Since I have a pretty decent machine shop, it just came to me that maybe the best future for my M8 would be to convert it to analog 35mm. 🙂 Or maybe to Instax Mini.

Has anyone ever done something like this? It would be a big and brutal job to butcher the M8 frame, and install a horizontal traveling shutter, wind and rewind mechanism, and shutter speed control.

Even bigger job to transplant that wonderful view finder to a DIY body to shoot Instax Mini.
 
Any type of Frankensteinian transmogrification to allow film in your M8 will far exceed the cost of any shutter repair.

For 35mm film, you would have to add the transport mechanism (takeup spool, wind lever, sprocket cylinder) and you have to create a cavity for the film canister, plus create an exact film plane.

Instax? You’ll need to create the chamber for the cartridge and the mechanism to eject film through rollers.

The only way your M8 can serve as a camera, without having the shutter fixed, is possibly a digital pinhole camera.

Were the camera mine, I’d sell it for parts and buy a Leica IIIc with the money.
 
I already have an M2. I have a perverse attraction to a *******ised tranmogrification of the M8. It is a love/hate camera. The most expensive I ever bought. The greatest "look". The most limited. The early death.

Paying €1000 for a new shutter in it does not see like what it deserves. 🙂
Mark
 
What happens when you try and take a picture?

If the shutter were jammed open and the camera was attempting to take a picture I'd try adapting a 35mm leaf shutter lens onto the camera and see if it would take a shot that way.
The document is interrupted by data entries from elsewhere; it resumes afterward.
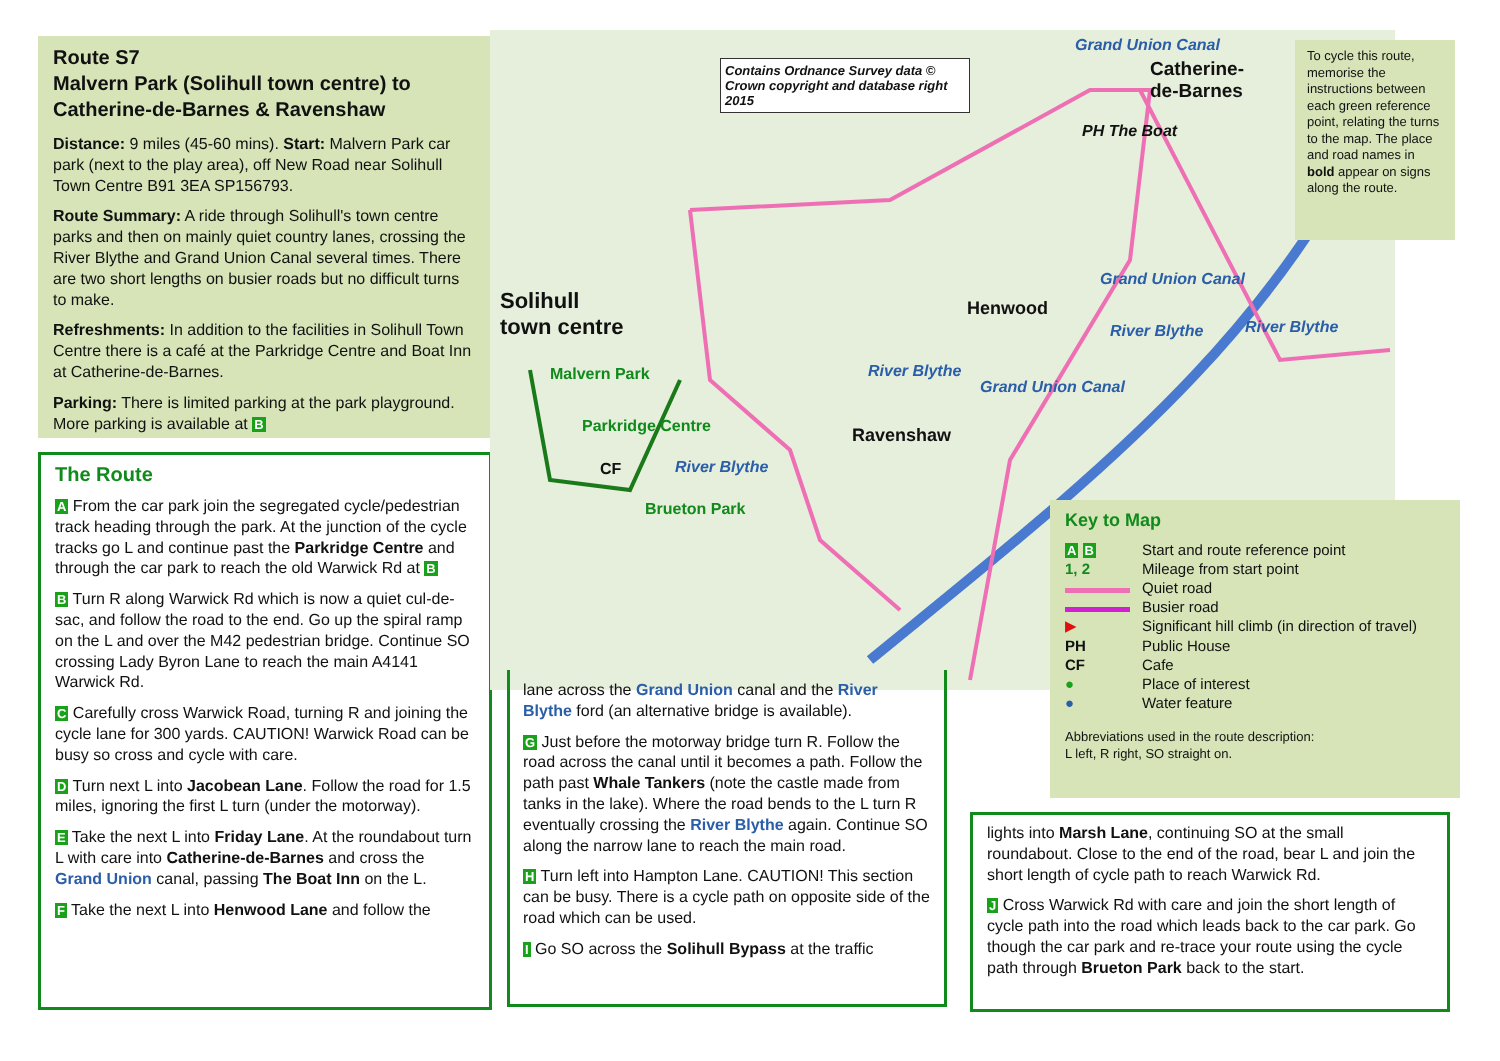Route S7
Malvern Park (Solihull town centre) to Catherine-de-Barnes & Ravenshaw
Distance: 9 miles (45-60 mins). Start: Malvern Park car park (next to the play area), off New Road near Solihull Town Centre B91 3EA SP156793.
Route Summary: A ride through Solihull's town centre parks and then on mainly quiet country lanes, crossing the River Blythe and Grand Union Canal several times. There are two short lengths on busier roads but no difficult turns to make.
Refreshments: In addition to the facilities in Solihull Town Centre there is a café at the Parkridge Centre and Boat Inn at Catherine-de-Barnes.
Parking: There is limited parking at the park playground. More parking is available at B
The Route
A From the car park join the segregated cycle/pedestrian track heading through the park. At the junction of the cycle tracks go L and continue past the Parkridge Centre and through the car park to reach the old Warwick Rd at B
B Turn R along Warwick Rd which is now a quiet cul-de-sac, and follow the road to the end. Go up the spiral ramp on the L and over the M42 pedestrian bridge. Continue SO crossing Lady Byron Lane to reach the main A4141 Warwick Rd.
C Carefully cross Warwick Road, turning R and joining the cycle lane for 300 yards. CAUTION! Warwick Road can be busy so cross and cycle with care.
D Turn next L into Jacobean Lane. Follow the road for 1.5 miles, ignoring the first L turn (under the motorway).
E Take the next L into Friday Lane. At the roundabout turn L with care into Catherine-de-Barnes and cross the Grand Union canal, passing The Boat Inn on the L.
F Take the next L into Henwood Lane and follow the
Contains Ordnance Survey data © Crown copyright and database right 2015
Solihull
town centre
Malvern Park
Parkridge Centre
CF River Blythe
Brueton Park
River Blythe
Ravenshaw
Henwood
Grand Union Canal
River Blythe
Grand Union Canal
Grand Union Canal
Catherine-
de-Barnes
PH The Boat
River Blythe
To cycle this route, memorise the instructions between each green reference point, relating the turns to the map. The place and road names in bold appear on signs along the route.
Key to Map
A B Start and route reference point 1, 2 Mileage from start point Quiet road Busier road ▶ Significant hill climb (in direction of travel) PH Public House CF Cafe ● Place of interest ● Water feature
Abbreviations used in the route description:
L left, R right, SO straight on.
lane across the Grand Union canal and the River Blythe ford (an alternative bridge is available).
G Just before the motorway bridge turn R. Follow the road across the canal until it becomes a path. Follow the path past Whale Tankers (note the castle made from tanks in the lake). Where the road bends to the L turn R eventually crossing the River Blythe again. Continue SO along the narrow lane to reach the main road.
H Turn left into Hampton Lane. CAUTION! This section can be busy. There is a cycle path on opposite side of the road which can be used.
I Go SO across the Solihull Bypass at the traffic
lights into Marsh Lane, continuing SO at the small roundabout. Close to the end of the road, bear L and join the short length of cycle path to reach Warwick Rd.
J Cross Warwick Rd with care and join the short length of cycle path into the road which leads back to the car park. Go though the car park and re-trace your route using the cycle path through Brueton Park back to the start.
Pretty likely this isn't how it failed though.....

Shawn
 
Why not just use it for a bookend or a doorstop? I always joked that if I had "F you money," I would buy a brand new Leica then pry the back off just so I could stick some film in it as a sick joke. Granted, my M8 and M9 were some of the worst "investments" into cameras I ever bought; let's say biggest mistakes. But really, taking the unreliable shutter from an M8, with all its interdependent systems, which act as electronic interlocks, and then using it as a kludge shutter to expose any kind of medium, is the ultimate expression of polishing a turd.

Phil Forrest
 
The shutter died on my M8 a couple of years ago. It has lurked in my sock drawer ever since. Too expensive to dispose of, too expensive to have fixed.

Worth something for parts, especially if the rear screen is working.
Take it to the machine shop and you could be left with a pile of recyclables and an orphan film transport if you fail.
 
The shutter died on my M8 a couple of years ago. It has lurked in my sock drawer ever since. Too expensive to dispose of, too expensive to have fixed.
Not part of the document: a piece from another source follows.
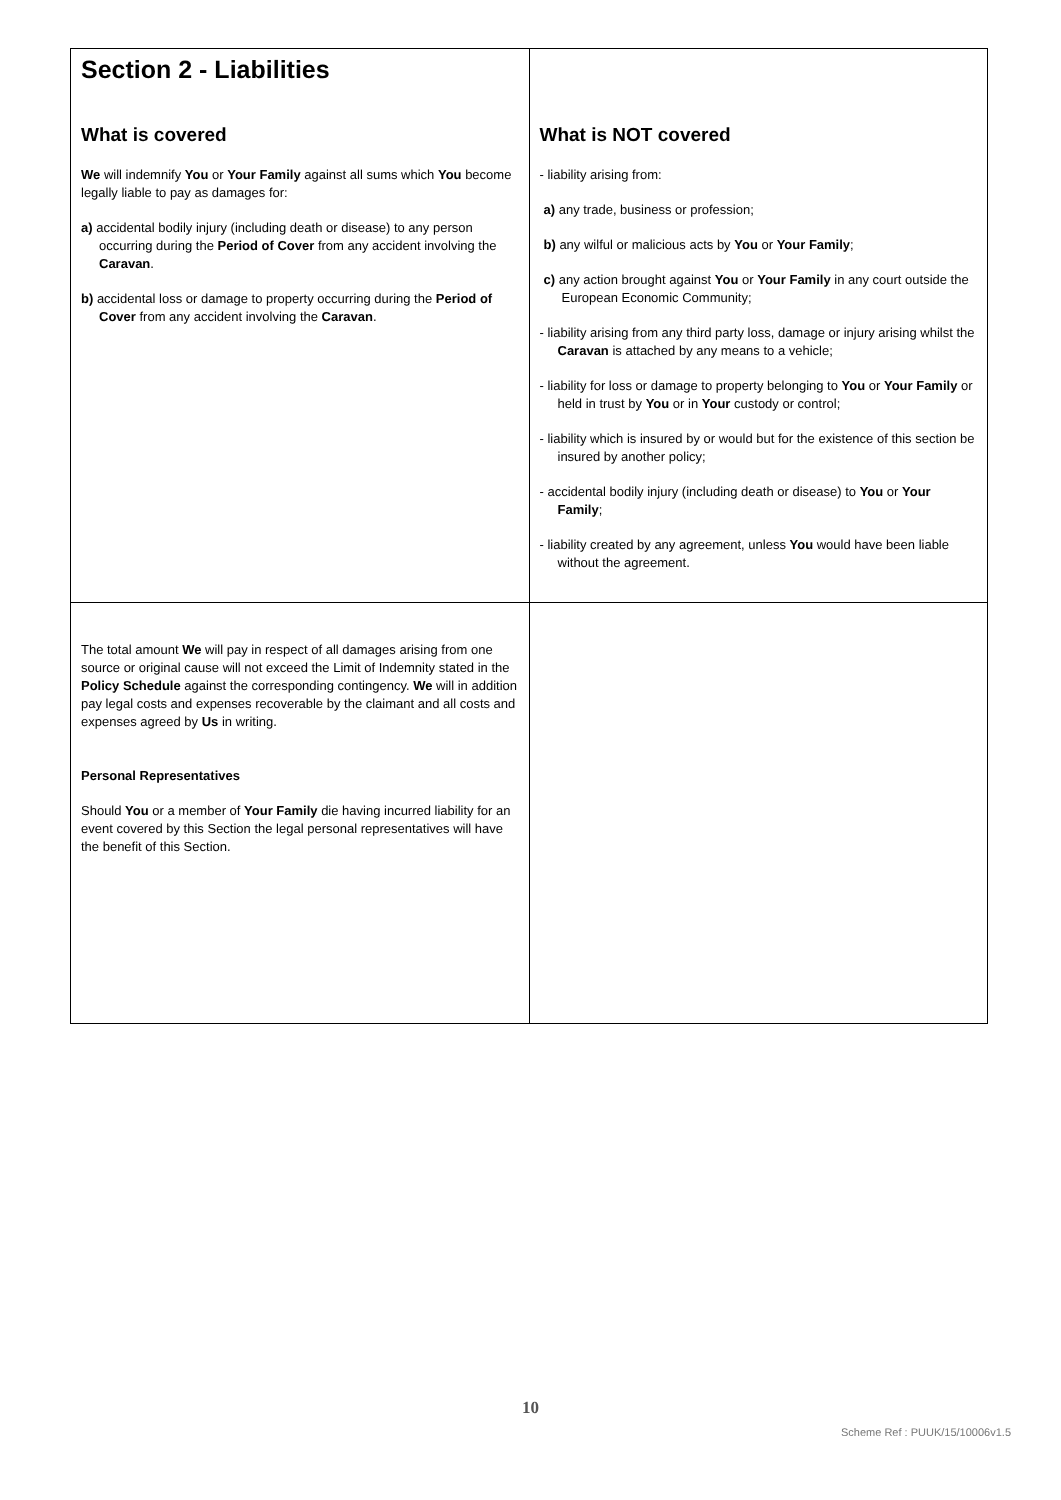| Section 2 - Liabilities What is covered We will indemnify You or Your Family against all sums which You become legally liable to pay as damages for: a) accidental bodily injury (including death or disease) to any person occurring during the Period of Cover from any accident involving the Caravan . b) accidental loss or damage to property occurring during the Period of Cover from any accident involving the Caravan . | What is NOT covered - liability arising from: a) any trade, business or profession; b) any wilful or malicious acts by You or Your Family ; c) any action brought against You or Your Family in any court outside the European Economic Community; - liability arising from any third party loss, damage or injury arising whilst the Caravan is attached by any means to a vehicle; - liability for loss or damage to property belonging to You or Your Family or held in trust by You or in Your custody or control; - liability which is insured by or would but for the existence of this section be insured by another policy; - accidental bodily injury (including death or disease) to You or Your Family ; - liability created by any agreement, unless You would have been liable without the agreement. |
| The total amount We will pay in respect of all damages arising from one source or original cause will not exceed the Limit of Indemnity stated in the Policy Schedule against the corresponding contingency. We will in addition pay legal costs and expenses recoverable by the claimant and all costs and expenses agreed by Us in writing. Personal Representatives Should You or a member of Your Family die having incurred liability for an event covered by this Section the legal personal representatives will have the benefit of this Section. | |
10
Scheme Ref : PUUK/15/10006v1.5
I bet this would do ok on eBay if the sensor isn't corroded and the LCD still works. Do not underestimate the value of a non-functioning camera to someone else.
 
I just looked at M8 sales on eBay and discovered that a faulty M8 recently sold for 819 Euros. At those kinds of prices, I'd sell the camera as-is!
 
Wow, if I could get €800 for it, I'd sell. The screen is fine, and the sensor too, at least it was when the shutter failed. It is not failed open. It seems to be failed With the first curtain open, as the white exposure meter stripe is not visable.

I also consider buying the M8 to be a dumb decision. Although I got it used, and there are way more expensive cameras now (most cameras new). That CCD sure does have a unique "look" though.

Ripping the digital guts out and putting in a fabric shutter from a Leica III (or maybe a Zorki) has a certain perverse appeal.